Ericsson's (NASDAQ:ERIC) pioneering solar-powered site solution has been selected by Digicel Group, the largest mobile telecommunications operator in the Caribbean, to provide energy-lean network coverage in remote areas of Suriname. The solution offers the market's lowest energy consumption, helping reduce operating costs and environmental impact, and its deployment marks a first in South America.
The solution is based on Ericsson's main remote GSM base stationRBS 2111, which is one in a series of energy-optimized, innovative base stations from Ericsson. It has a smaller environmental footprint than a standard base station, consuming up to 50 percent less energy.
As part of the agreement, Ericsson will also supply MINI-LINK TN all-outdoor transmission, solar panels and battery back-up solutions. Ericsson will also be responsible for network deployment and systems integration.
Ericsson's solar radio-site solution allows autonomous sites to be deployed in remote areas that have limited access to the electricity grid. It helps reduce total cost of ownership by cutting energy-related operating and maintenance costs. It also improves the environmental performance of mobile networks.

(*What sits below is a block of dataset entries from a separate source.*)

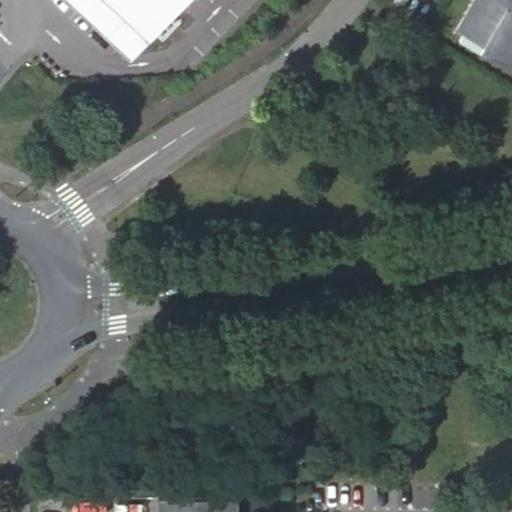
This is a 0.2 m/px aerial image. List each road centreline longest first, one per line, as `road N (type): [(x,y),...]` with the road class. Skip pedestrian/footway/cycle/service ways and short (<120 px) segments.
road 1 (secondary): [(49,346),(116,325),(310,305),(511,265)]
road 2 (secondary): [(511,242),(322,282),(214,291),(116,288),(54,266)]
road 3 (residential): [(35,240),(306,45),(344,0)]
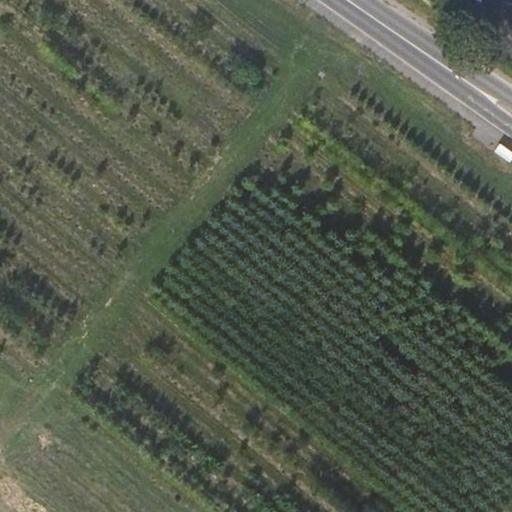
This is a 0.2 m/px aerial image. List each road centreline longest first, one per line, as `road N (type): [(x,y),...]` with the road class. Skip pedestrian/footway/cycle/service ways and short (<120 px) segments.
road 1 (track): [(0,435),(324,53)]
road 2 (track): [(511,186),(324,53),(226,0)]
road 3 (track): [(156,511),(0,382)]
road 4 (tertiary): [(487,96),(348,0)]
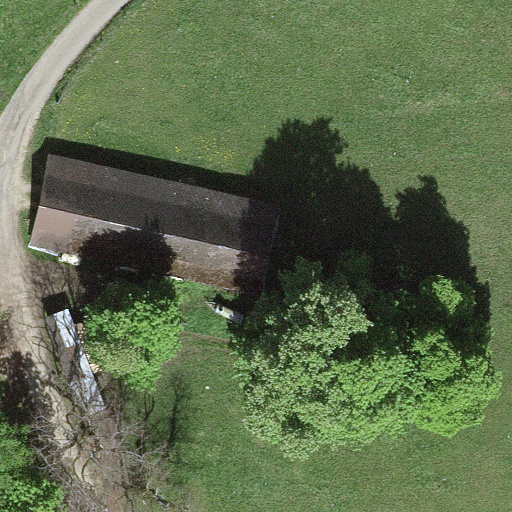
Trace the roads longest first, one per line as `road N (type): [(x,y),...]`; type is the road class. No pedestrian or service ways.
road 1 (track): [(6,155),(6,249),(80,511)]
road 2 (track): [(111,0),(42,77),(6,155)]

Mario Assaad, Chief Technology Officer for Digicel Group, says: "Ericsson's energy-friendly solution will help lower operational expenditure and reduce environmental impact. By extending coverage in Suriname, we open the door to new revenue streams, giving subscribers access to services on the move, as well as providing communications to people in remote areas for the first time."
Sergio Quiroga da Cunha, President of Ericsson in northern Latin America, says: "This deal marks an important milestone and we are proud to implement the first solar solution in South America. Energy efficiency is a key factor for network optimization: it helps lower total cost of ownership and enables operators to bring affordable communications to subscribers."

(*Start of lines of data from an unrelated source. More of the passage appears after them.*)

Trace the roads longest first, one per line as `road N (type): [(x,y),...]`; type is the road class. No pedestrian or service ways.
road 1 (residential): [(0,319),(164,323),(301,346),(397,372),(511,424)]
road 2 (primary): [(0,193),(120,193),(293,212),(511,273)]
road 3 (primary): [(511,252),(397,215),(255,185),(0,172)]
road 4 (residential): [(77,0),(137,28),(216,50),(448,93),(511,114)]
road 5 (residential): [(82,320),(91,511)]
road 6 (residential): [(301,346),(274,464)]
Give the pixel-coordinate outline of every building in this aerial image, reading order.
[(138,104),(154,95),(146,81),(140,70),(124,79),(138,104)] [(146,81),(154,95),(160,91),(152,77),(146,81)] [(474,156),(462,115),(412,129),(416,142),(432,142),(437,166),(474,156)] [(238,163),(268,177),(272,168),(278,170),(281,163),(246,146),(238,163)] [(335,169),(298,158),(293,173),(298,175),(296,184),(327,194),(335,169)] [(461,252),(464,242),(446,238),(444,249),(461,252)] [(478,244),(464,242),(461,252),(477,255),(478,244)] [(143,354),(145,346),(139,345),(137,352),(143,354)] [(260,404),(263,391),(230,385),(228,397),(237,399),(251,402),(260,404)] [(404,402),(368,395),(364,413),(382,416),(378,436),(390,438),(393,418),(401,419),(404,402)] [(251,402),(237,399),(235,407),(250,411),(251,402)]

This deployment follows a series of initiatives from Ericsson to optimize the energy efficiency of mobile networks by creating solutions that reduce environmental impact and lower operator costs. These initiatives include: GSM power-saving features; the Ericsson Tower Tube; biofuel-powered telecom sites; hybrid diesel/battery back-ups; and the Solar Village Charger, co-developed with Sony Ericsson. Ericsson delivered its first solar-powered sites in 2000 to Maroc Telecom, and has so far provided more than 200 sites in Africa and Southeast Asia.